Exercise set:
**A)** Decide whether each statement below agrees with the parity measurement text. Answer yes or no for each, quoting the text's deciding words.
(i) The states 0000 and 0011 should both give parity 'even'.
(ii) The Bacon–Shor codes can achieve fault-tolerant operation by only local operations.
(iii) In interferometry, the which-path information is erased when the photon passes through the final beam splitter.
**B)** Reproduce the portion of the parity measurement text between "Discussions of parity" and "we discuss here.", inclusive.

Extract to read:
************
Thirdly, it is crucial that the parity measurements reveal only the parity, and nothing more. For example, the states 0000 and 0011 should both give parity 'even', and should be seen as identical in the measurement process. This concept has no meaning in the classical setting, where 0000 and 0011 represent objectively different states. Quantum mechanics permits a state like $(|0000\rangle +|0011\rangle )/\sqrt {2}$, which does not have a specific, definite bit state, but which nevertheless has a definite parity. In fact, we employ here a strengthening of the idea of QND, which traditionally requires only that a quantum state remains in a certain subspace after measurement. For the measurements that we need, the state is to remain exactly unchanged, and two states with the same parity should reveal nothing of the differences between them.

In quantum physics, this final concept has been given a name, the quantum eraser [3]. This name refers to the fact that typically in the course of the measurement process, information is temporarily imprinted on the measurement probe, which is however erased by the end of the measurement process. In interferometry this information is the welcher weg ('which path') information which temporarily exists while a photon is moving through the interferometer. This information is erased by the passage of the photon through the final beam splitter of the interferometer. In the implementation we develop below, the measurement probe will temporarily have 'which bitstring' information, which, by the time the scattering process is complete, will be all erased, except for a single bit of parity information. We will show explicitly two different microwave protocols which will permit this quantum eraser condition to be satisfied; we will in fact precisely quantify the degree to which this condition is fulfilled.

Discussions of parity measurements are not new to quantum computing theory; it was understood almost from the beginning that two-qubit parity measurement permitted the implementation of standard two-qubit logic gates [4]. A wide variety of two-qubit implementations have been proposed, in electron optics [5], for spin qubits in quantum dots [6] and for charge qubits [7]. The previous discussions of two-qubit parity measurement for atoms in optical cavities [8], and for superconducting qubits [9, 10], will be particularly relevant for this work. Other theoretical work has simulated the details of the parity measurement process [11, 12], and more generally of 'joint measurement', in which other two-qubit operators than the parity are detected. Such joint measurements have been achieved in the area of circuit QED [13–16], the implementation that we discuss here.

In particular, for the application to fault-tolerant error correction [17, 18], it is very important to go beyond two-qubit parity. While quantum error correction codes are known for which two-qubit parity measurements do suffice [19], they are found to have much worse threshold-rate behavior than the Kitaev code [2], which requires four-qubit checks [20]. The Bacon–Shor codes [21] also permit error correction with only two-bit parity checks, and have rather good error correction performance [22], but cannot achieve fault-tolerant operation by only local operations [23]. Many architectural details of a quantum computer employing the surface code have been worked out [24], and the outlook seems quite favorable [20, 25, 26]. Much less is known about the efficacy of three-qubit parity measurements for error correction, although there is a very promising, recent preliminary result [27].
************
Data to examine:
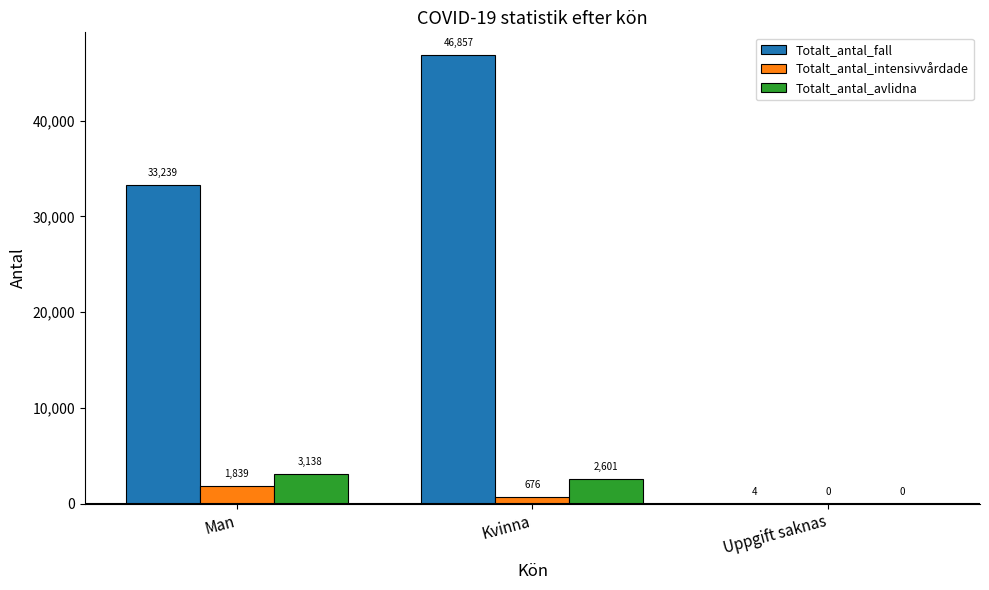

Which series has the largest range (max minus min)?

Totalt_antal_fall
************
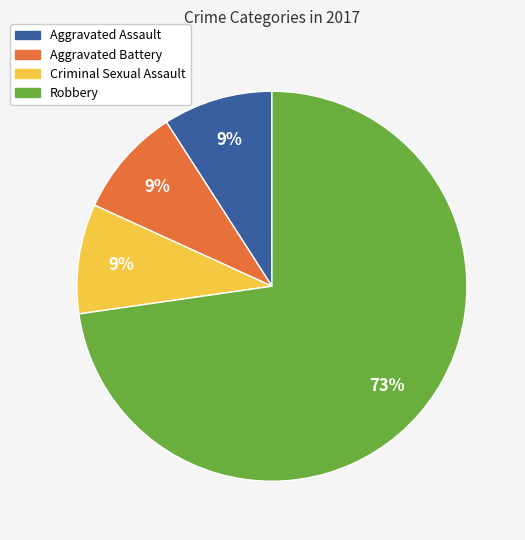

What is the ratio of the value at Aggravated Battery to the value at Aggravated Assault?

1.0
************
Task-by-task outputs:
**A)**
(i) Yes: "the states 0000 and 0011 should both give parity 'even'"
(ii) No: "cannot achieve fault-tolerant operation by only local operations"
(iii) Yes: "This information is erased by the passage of the photon through the final beam splitter of the interferometer."

**B)**
Discussions of parity measurements are not new to quantum computing theory; it was understood almost from the beginning that two-qubit parity measurement permitted the implementation of standard two-qubit logic gates [4]. A wide variety of two-qubit implementations have been proposed, in electron optics [5], for spin qubits in quantum dots [6] and for charge qubits [7]. The previous discussions of two-qubit parity measurement for atoms in optical cavities [8], and for superconducting qubits [9, 10], will be particularly relevant for this work. Other theoretical work has simulated the details of the parity measurement process [11, 12], and more generally of 'joint measurement', in which other two-qubit operators than the parity are detected. Such joint measurements have been achieved in the area of circuit QED [13–16], the implementation that we discuss here.